THE Municipal Association of Victoria is concerned that China’s ban on certain types of recycling material could see residents facing a rate increase above the state-imposed rate cap.
Chief executive Rob Spence said he had met with councils, recyclers, collectors, Environment Minister Lily D'Ambrosio, the Treasurer’s office and the Department of Environment, Land, Water and Planning in an effort to help broker a resolution.
China has banned imports of Australian paper and plastic waste from the start of this year, forcing many councils including Horsham, Ararat and Northern Grampians to search for alternative storage.
Waste contractors have stopped accepting recyclable material because it cannot find anyone to sell it to.
“This week has seen further developments in the recycling industry resulting from China’s ban on the importation of certain materials,” Mr Spence said.
“While rural councils have been the most directly affected to date, it has become clear that the impacts will be statewide, with significant cost implications likely for all councils and ratepayers.
“A number of rural councils are already having to consider costly short-term arrangements in order for their recycling services to continue beyond this week.
“With Victoria’s three recycling companies positioning for a statewide price adjustment, we are seeking an outcome that would enable recycling services to continue without a significant cost of living impact on Victorian residents.”
Mr Spence said council waste charges were excluded from the state rate cap. He said any price adjustment by recyclers was unbudgeted and would need to be passed to households through waste charges that appeared on rates notices.
Councils without a waste charge will have to seek an exemption from the Essential Services Commission.

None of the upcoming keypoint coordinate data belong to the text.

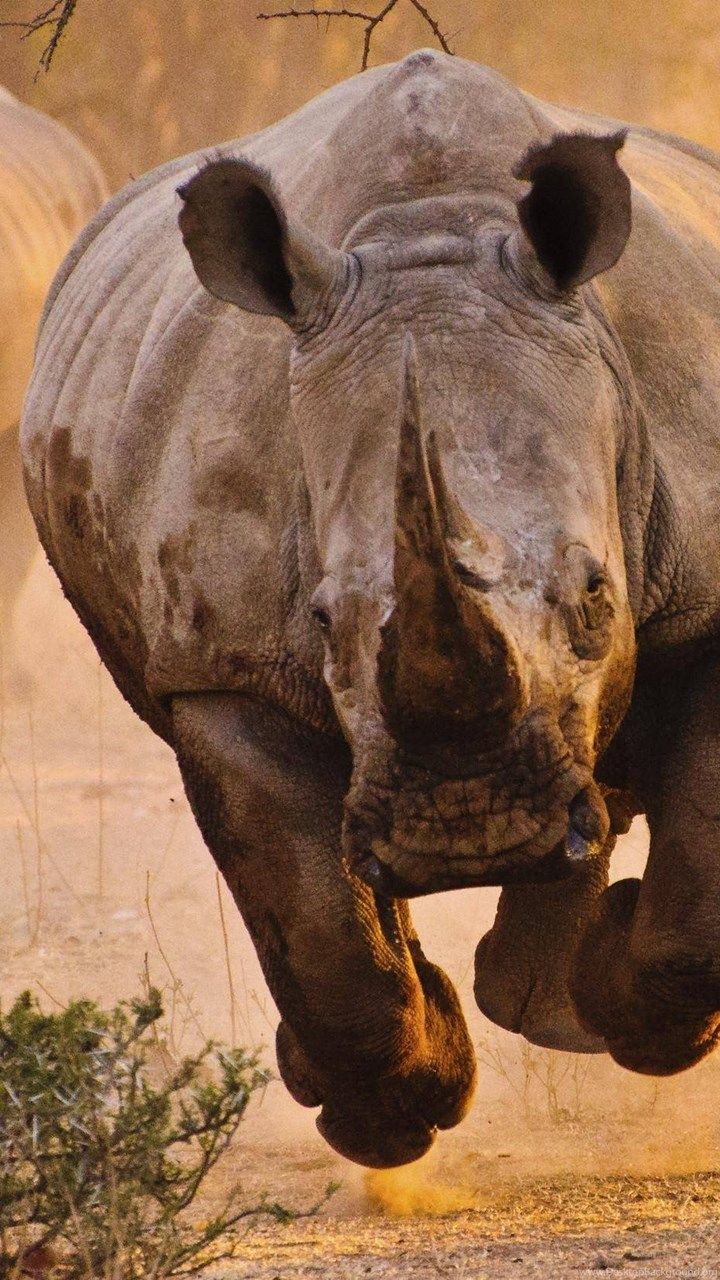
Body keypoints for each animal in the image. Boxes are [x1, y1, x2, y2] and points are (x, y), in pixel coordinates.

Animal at [21, 50, 720, 1167]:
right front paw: (391, 1116)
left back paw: (551, 997)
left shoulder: (703, 594)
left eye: (596, 597)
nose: (468, 828)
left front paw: (624, 994)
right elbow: (318, 932)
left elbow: (696, 905)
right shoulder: (223, 670)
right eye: (320, 620)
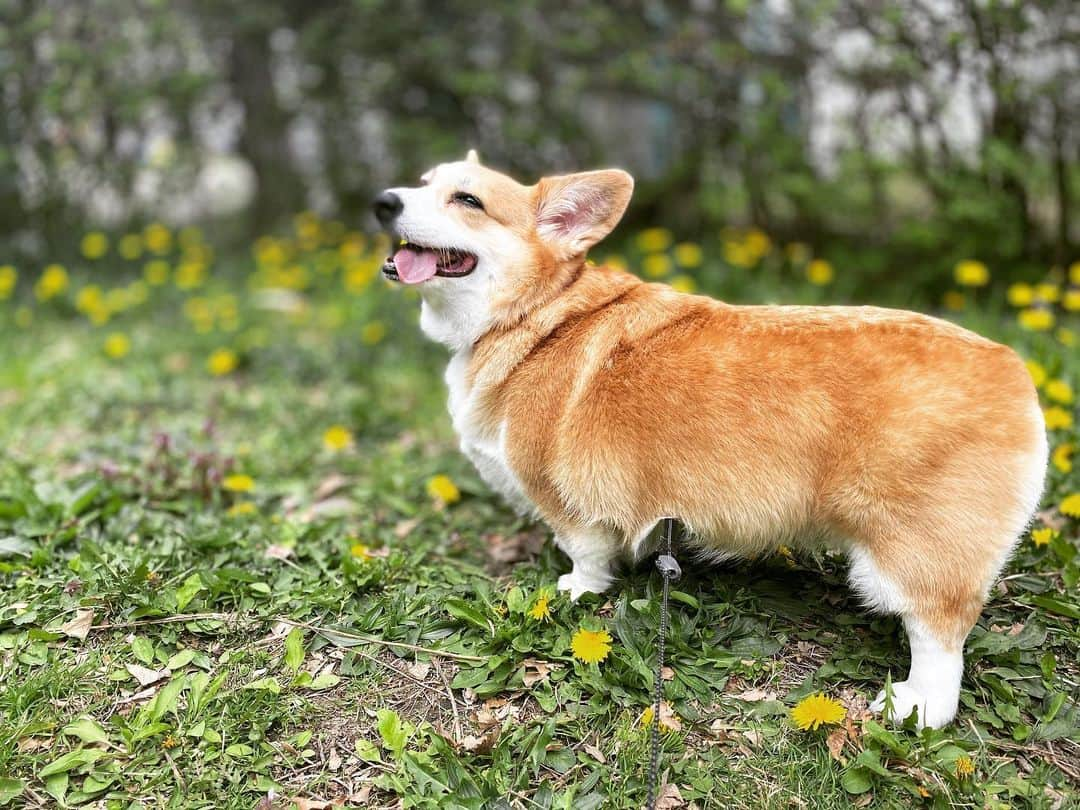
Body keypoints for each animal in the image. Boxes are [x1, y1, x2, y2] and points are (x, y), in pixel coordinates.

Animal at [371, 151, 1045, 730]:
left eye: (467, 200)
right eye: (422, 183)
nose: (382, 201)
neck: (532, 313)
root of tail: (1015, 372)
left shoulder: (567, 500)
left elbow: (586, 554)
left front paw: (576, 591)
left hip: (910, 553)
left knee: (939, 639)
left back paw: (918, 707)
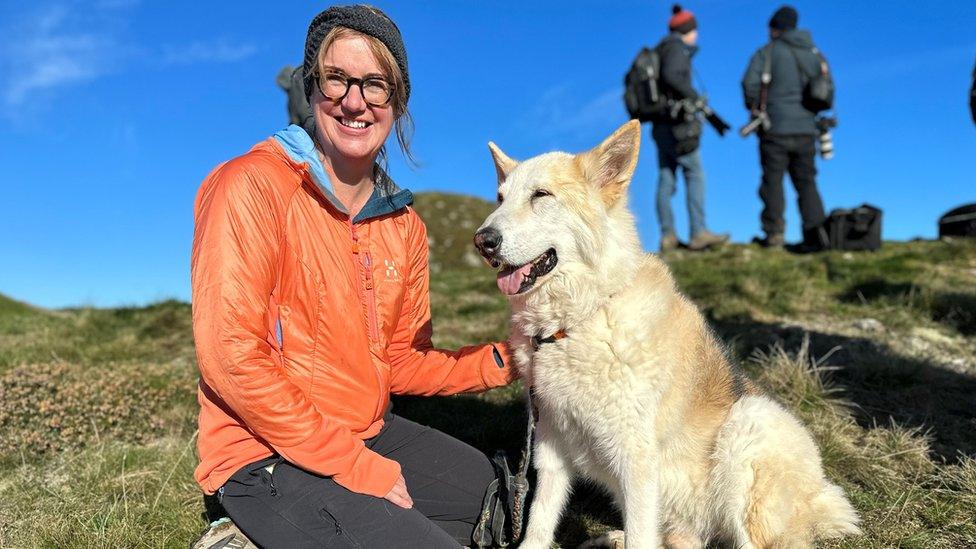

Mr Spence said the cost implications being discussed by recyclers represented a rate increase for affected rural councils of between 1.1 per cent and 2.5 per cent on top of the 2.25 per cent state rate cap, with a similar cost impact expected for metropolitan councils.
“The current situation is a perfect storm resulting from a crash in commodity prices, an increase in recyclable materials collected, and more than a decade of underinvesting Sustainability Fund money by successive state governments into our waste and resource recovery industry, amongst other factors,” he said.
“We are calling on the Victorian Government to provide assistance to councils until June 30 so that councils are not forced to pull funding from other essential services or send recyclable material to landfill.
“Significant investment in the recycling industry is also essential to help strengthen our system, and protect jobs and the environment. The Sstate’s landfill levy income held in the Sustainability Fund should be urgently allocated for these purposes.
“This is a complex issue that requires cooperation and collaboration between all three levels of government, industry and the community.”
While talks between government, councils, recyclers and collectors continued, Mr Spence urged households to continue recycling.
“Follow your council’s instructions about what goes into your recycling bin. Also be mindful of your consumption choices, and buy products with recycled content to help close the recycling loop,” he said.